- EXERCÍCIOS:
**a)** Com base na entrevista com Nizan Guanaes, responda:
(i) Em que ano ele ganhou o primeiro Grand Prix do Brasil em Cannes?
(ii) Quantas empresas o Grupo ABC reúne atualmente?
(iii) Qual é o crescimento anual do grupo, segundo ele?
**b)** Escreva a continuação da entrevista com Nizan Guanaes a partir da última frase apresentada.

- TRECHO FORNECIDO:
+--
Nizan Guanaes: Acho que o Grupo ABC vai ser um dos dez maiores grupos de propaganda do mundo

 

Em 1993, quando era gordo e estava à frente da DM9DDB, ele ganhou o primeiro Grand Prix do Brasil em Cannes com o anúncio, criado com Marcello Serpa, hoje na AlmapBBDO, que mostrava um abdômen sarado com tampinha do Guaraná Antarctica Diet. Depois, foi presidente de júri da competição de Press, participou de algumas edições de Cannes, mas optou, exatamente em 2002, a dar um tempo de Croisette, Palais e afins. Decidiu fazer um sabático de Cannes. Também foi em 2002, que ele criou o Grupo ABC, letras para identificar empresas que fazem Advertising, Branding e Conteúdo e que atualmente reúne 14 empresas para diversos serviços de comunicação, com uma receita estimada em US$ 500 milhões.

Neste ano, para comemorar os dez anos do ABC, Nizan Guanaes, mais magro, esbelto, fez seu retorno a Cannes. Investiu em uma linha tipo triunfal. Customizou um hotel bem perto do Palais, com a marca do seu grupo, fez palestras, encontros com executivos nacionais e internacionais, e também foi responsável por uma das principais atrações do Cannes Lions 2012, a palestra do presidente Bill Clinton sobre “como a publicidade pode melhorar o mundo”. Entre os compromissos no Palais e com seus sócios e clientes, Nizan recebeu o propmark no Hotel ABC para entrevista, na qual falou sobre os planos do ABC, sobre a relevância do modelo publicitário brasileiro para a América Latina e sobre a importância de se reinventar porque “eu não nasci assim, não cresci assim e não vou ser sempre assim…”

Dez anos após formar um grupo de comunicação, como você avalia o ABC?
Olha, é um grupo que tem crescido 34% ao ano, de maneira bastante sólida porque nós desenvolvemos um plano estratégico e nossa margem de erro para o que planejamos, desde o início, foi bastante pequena. Isso significa que somos bastante realistas sobre aonde queríamos chegar. Nós quantificamos um sonho e demos a ele prazo, nós definimos o nosso escopo de trabalho, com agências, serviços de branding  e conteúdo. Nós também definimos claramente um território e, evidentemente, como qualquer outra empresa, nós erramos. Mas, nosso principal acerto foi ter errado rápido.
+--
- LINHAS:
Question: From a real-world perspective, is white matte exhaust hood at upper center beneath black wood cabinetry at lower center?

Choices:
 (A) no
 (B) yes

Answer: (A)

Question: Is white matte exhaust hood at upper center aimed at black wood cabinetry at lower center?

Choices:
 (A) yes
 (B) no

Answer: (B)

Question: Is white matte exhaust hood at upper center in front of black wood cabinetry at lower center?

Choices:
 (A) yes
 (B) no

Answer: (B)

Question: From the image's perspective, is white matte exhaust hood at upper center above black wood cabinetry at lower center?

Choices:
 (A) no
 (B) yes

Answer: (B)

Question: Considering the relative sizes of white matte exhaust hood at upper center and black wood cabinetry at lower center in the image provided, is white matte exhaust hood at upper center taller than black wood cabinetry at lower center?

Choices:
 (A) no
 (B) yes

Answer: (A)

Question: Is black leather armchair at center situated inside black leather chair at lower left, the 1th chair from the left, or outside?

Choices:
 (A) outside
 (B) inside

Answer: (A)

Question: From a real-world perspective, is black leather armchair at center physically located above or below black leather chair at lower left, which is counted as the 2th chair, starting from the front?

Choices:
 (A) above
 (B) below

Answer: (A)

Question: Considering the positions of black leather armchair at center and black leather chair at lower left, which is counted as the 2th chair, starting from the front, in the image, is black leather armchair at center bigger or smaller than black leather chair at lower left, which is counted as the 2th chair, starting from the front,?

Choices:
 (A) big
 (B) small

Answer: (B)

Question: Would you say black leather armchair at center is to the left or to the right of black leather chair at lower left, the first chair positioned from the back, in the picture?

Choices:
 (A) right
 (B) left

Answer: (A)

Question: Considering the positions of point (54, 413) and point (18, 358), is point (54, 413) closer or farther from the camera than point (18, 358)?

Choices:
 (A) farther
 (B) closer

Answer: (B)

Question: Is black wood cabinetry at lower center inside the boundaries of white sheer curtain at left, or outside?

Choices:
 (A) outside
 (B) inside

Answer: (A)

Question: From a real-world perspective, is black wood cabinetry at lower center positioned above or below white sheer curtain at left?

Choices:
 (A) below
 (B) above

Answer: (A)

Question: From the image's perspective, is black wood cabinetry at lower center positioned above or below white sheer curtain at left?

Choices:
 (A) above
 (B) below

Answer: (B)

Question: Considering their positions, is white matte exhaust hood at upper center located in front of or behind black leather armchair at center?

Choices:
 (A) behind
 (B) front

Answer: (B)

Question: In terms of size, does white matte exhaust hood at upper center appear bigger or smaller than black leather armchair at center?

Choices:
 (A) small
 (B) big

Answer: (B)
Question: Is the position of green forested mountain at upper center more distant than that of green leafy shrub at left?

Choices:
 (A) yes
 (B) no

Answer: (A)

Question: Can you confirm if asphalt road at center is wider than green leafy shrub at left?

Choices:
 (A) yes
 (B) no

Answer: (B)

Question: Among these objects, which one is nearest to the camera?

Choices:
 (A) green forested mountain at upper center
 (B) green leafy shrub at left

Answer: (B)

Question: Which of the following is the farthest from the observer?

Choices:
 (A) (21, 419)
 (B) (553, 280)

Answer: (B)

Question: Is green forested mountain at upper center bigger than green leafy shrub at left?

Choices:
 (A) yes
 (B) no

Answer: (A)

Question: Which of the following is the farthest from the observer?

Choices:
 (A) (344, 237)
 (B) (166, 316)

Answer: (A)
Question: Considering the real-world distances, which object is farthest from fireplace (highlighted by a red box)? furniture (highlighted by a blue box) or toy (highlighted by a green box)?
+--
- GABARITO:
**a)**
(i) Em 1993.
(ii) 14 empresas.
(iii) 34% ao ano.

**b)**
Quais foram os erros?
Vários. A gente erra todo dia. Mas não tivemos nenhum prurido de fechar empresas, como a Garagem e a Hello, quando descobrimos que não estavam indo no caminho certo. Não necessariamente pelo erro de pessoas, mas porque isso é normal. Ninguém no mundo lança tantas companhias para todas elas serem bem-sucedidas. Nós vimos claramente que, pelo menos naquele momento, não era possível montar empresas só de internet sem a estrutura da publicidade tradicional. Nosso nível de acerto foi muito alto, e quando descobrimos que estávamos indo para o caminho errado, consertamos rapidamente.

Além dos erros, quais foram as principais dificuldades nesses dez anos?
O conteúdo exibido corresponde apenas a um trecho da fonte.